> _Directions_:
Transcribe every record below word for word.

> _Information given_:
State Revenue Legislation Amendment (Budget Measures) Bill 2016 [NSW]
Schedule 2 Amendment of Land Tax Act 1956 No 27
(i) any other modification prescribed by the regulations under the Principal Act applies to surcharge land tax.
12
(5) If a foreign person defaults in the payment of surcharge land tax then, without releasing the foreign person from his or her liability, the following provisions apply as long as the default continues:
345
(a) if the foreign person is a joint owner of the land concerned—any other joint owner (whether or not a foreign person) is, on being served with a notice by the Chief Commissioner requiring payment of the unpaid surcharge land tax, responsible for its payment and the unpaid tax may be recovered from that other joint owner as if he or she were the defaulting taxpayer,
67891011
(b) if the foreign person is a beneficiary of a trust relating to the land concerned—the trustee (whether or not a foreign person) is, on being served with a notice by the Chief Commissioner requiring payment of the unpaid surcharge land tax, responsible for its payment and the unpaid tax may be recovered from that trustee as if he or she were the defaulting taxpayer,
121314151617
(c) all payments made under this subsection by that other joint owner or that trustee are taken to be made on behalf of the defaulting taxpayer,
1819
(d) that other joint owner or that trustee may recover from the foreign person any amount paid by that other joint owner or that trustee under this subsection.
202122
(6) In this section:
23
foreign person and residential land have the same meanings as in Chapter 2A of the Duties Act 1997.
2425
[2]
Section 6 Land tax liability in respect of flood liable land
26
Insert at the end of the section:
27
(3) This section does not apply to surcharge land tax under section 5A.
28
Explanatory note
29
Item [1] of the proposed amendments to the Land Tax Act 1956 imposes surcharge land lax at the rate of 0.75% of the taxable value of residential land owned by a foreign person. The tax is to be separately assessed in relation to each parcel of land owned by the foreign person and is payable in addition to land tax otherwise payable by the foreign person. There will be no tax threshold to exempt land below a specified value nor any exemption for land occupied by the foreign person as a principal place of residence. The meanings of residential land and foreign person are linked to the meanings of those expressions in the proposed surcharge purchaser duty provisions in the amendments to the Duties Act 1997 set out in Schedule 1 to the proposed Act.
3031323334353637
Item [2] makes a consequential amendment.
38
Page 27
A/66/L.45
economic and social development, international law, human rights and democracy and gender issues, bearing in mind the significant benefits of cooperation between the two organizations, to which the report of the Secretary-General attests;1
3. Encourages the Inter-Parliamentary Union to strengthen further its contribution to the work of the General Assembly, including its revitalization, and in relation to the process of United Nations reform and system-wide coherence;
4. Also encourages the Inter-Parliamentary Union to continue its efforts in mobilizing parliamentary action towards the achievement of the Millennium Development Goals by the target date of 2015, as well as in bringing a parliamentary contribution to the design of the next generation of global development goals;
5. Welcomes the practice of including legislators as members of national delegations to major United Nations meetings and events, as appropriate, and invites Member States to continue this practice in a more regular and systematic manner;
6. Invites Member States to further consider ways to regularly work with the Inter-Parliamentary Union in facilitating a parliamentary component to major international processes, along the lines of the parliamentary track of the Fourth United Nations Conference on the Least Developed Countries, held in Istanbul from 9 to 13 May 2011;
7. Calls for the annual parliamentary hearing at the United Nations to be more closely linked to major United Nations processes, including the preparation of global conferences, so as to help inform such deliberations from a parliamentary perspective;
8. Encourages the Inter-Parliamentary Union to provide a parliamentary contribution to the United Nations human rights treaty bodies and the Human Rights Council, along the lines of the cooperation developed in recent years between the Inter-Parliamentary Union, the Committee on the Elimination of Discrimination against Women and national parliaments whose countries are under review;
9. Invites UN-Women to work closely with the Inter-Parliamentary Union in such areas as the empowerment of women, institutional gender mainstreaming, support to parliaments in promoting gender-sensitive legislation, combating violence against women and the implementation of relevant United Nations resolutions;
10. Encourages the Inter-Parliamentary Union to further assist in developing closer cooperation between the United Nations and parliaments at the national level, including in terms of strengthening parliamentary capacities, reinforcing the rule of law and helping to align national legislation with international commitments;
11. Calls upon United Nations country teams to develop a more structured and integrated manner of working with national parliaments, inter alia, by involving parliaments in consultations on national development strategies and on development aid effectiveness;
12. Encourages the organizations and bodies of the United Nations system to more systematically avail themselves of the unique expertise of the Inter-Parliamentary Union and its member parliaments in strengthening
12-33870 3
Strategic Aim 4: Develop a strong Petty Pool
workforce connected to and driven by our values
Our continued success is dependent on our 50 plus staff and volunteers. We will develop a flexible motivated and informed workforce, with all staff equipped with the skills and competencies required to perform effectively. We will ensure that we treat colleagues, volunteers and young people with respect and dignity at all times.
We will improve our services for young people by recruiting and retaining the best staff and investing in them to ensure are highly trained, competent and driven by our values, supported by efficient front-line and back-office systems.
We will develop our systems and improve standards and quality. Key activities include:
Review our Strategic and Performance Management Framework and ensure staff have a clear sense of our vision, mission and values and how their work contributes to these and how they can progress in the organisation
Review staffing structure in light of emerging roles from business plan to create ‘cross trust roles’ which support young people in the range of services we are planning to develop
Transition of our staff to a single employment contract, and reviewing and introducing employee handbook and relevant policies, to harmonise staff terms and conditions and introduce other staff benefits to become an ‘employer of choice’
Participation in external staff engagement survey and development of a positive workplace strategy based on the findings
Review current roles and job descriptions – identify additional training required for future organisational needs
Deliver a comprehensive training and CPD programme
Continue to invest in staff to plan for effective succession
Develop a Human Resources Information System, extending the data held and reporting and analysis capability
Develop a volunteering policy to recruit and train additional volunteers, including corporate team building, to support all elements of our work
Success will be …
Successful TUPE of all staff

> _Reply to the exercise_:
State Revenue Legislation Amendment (Budget Measures) Bill 2016 [NSW]
Schedule 2 Amendment of Land Tax Act 1956 No 27
(i) any other modification prescribed by the regulations under the Principal Act applies to surcharge land tax.
12
(5) If a foreign person defaults in the payment of surcharge land tax then, without releasing the foreign person from his or her liability, the following provisions apply as long as the default continues:
345
(a) if the foreign person is a joint owner of the land concerned—any other joint owner (whether or not a foreign person) is, on being served with a notice by the Chief Commissioner requiring payment of the unpaid surcharge land tax, responsible for its payment and the unpaid tax may be recovered from that other joint owner as if he or she were the defaulting taxpayer,
67891011
(b) if the foreign person is a beneficiary of a trust relating to the land concerned—the trustee (whether or not a foreign person) is, on being served with a notice by the Chief Commissioner requiring payment of the unpaid surcharge land tax, responsible for its payment and the unpaid tax may be recovered from that trustee as if he or she were the defaulting taxpayer,
121314151617
(c) all payments made under this subsection by that other joint owner or that trustee are taken to be made on behalf of the defaulting taxpayer,
1819
(d) that other joint owner or that trustee may recover from the foreign person any amount paid by that other joint owner or that trustee under this subsection.
202122
(6) In this section:
23
foreign person and residential land have the same meanings as in Chapter 2A of the Duties Act 1997.
2425
[2]
Section 6 Land tax liability in respect of flood liable land
26
Insert at the end of the section:
27
(3) This section does not apply to surcharge land tax under section 5A.
28
Explanatory note
29
Item [1] of the proposed amendments to the Land Tax Act 1956 imposes surcharge land lax at the rate of 0.75% of the taxable value of residential land owned by a foreign person. The tax is to be separately assessed in relation to each parcel of land owned by the foreign person and is payable in addition to land tax otherwise payable by the foreign person. There will be no tax threshold to exempt land below a specified value nor any exemption for land occupied by the foreign person as a principal place of residence. The meanings of residential land and foreign person are linked to the meanings of those expressions in the proposed surcharge purchaser duty provisions in the amendments to the Duties Act 1997 set out in Schedule 1 to the proposed Act.
3031323334353637
Item [2] makes a consequential amendment.
38
Page 27
A/66/L.45
economic and social development, international law, human rights and democracy and gender issues, bearing in mind the significant benefits of cooperation between the two organizations, to which the report of the Secretary-General attests;1
3. Encourages the Inter-Parliamentary Union to strengthen further its contribution to the work of the General Assembly, including its revitalization, and in relation to the process of United Nations reform and system-wide coherence;
4. Also encourages the Inter-Parliamentary Union to continue its efforts in mobilizing parliamentary action towards the achievement of the Millennium Development Goals by the target date of 2015, as well as in bringing a parliamentary contribution to the design of the next generation of global development goals;
5. Welcomes the practice of including legislators as members of national delegations to major United Nations meetings and events, as appropriate, and invites Member States to continue this practice in a more regular and systematic manner;
6. Invites Member States to further consider ways to regularly work with the Inter-Parliamentary Union in facilitating a parliamentary component to major international processes, along the lines of the parliamentary track of the Fourth United Nations Conference on the Least Developed Countries, held in Istanbul from 9 to 13 May 2011;
7. Calls for the annual parliamentary hearing at the United Nations to be more closely linked to major United Nations processes, including the preparation of global conferences, so as to help inform such deliberations from a parliamentary perspective;
8. Encourages the Inter-Parliamentary Union to provide a parliamentary contribution to the United Nations human rights treaty bodies and the Human Rights Council, along the lines of the cooperation developed in recent years between the Inter-Parliamentary Union, the Committee on the Elimination of Discrimination against Women and national parliaments whose countries are under review;
9. Invites UN-Women to work closely with the Inter-Parliamentary Union in such areas as the empowerment of women, institutional gender mainstreaming, support to parliaments in promoting gender-sensitive legislation, combating violence against women and the implementation of relevant United Nations resolutions;
10. Encourages the Inter-Parliamentary Union to further assist in developing closer cooperation between the United Nations and parliaments at the national level, including in terms of strengthening parliamentary capacities, reinforcing the rule of law and helping to align national legislation with international commitments;
11. Calls upon United Nations country teams to develop a more structured and integrated manner of working with national parliaments, inter alia, by involving parliaments in consultations on national development strategies and on development aid effectiveness;
12. Encourages the organizations and bodies of the United Nations system to more systematically avail themselves of the unique expertise of the Inter-Parliamentary Union and its member parliaments in strengthening
12-33870 3
Strategic Aim 4: Develop a strong Petty Pool
workforce connected to and driven by our values
Our continued success is dependent on our 50 plus staff and volunteers. We will develop a flexible motivated and informed workforce, with all staff equipped with the skills and competencies required to perform effectively. We will ensure that we treat colleagues, volunteers and young people with respect and dignity at all times.
We will improve our services for young people by recruiting and retaining the best staff and investing in them to ensure are highly trained, competent and driven by our values, supported by efficient front-line and back-office systems.
We will develop our systems and improve standards and quality. Key activities include:
Review our Strategic and Performance Management Framework and ensure staff have a clear sense of our vision, mission and values and how their work contributes to these and how they can progress in the organisation
Review staffing structure in light of emerging roles from business plan to create ‘cross trust roles’ which support young people in the range of services we are planning to develop
Transition of our staff to a single employment contract, and reviewing and introducing employee handbook and relevant policies, to harmonise staff terms and conditions and introduce other staff benefits to become an ‘employer of choice’
Participation in external staff engagement survey and development of a positive workplace strategy based on the findings
Review current roles and job descriptions – identify additional training required for future organisational needs
Deliver a comprehensive training and CPD programme
Continue to invest in staff to plan for effective succession
Develop a Human Resources Information System, extending the data held and reporting and analysis capability
Develop a volunteering policy to recruit and train additional volunteers, including corporate team building, to support all elements of our work
Success will be …
Successful TUPE of all staff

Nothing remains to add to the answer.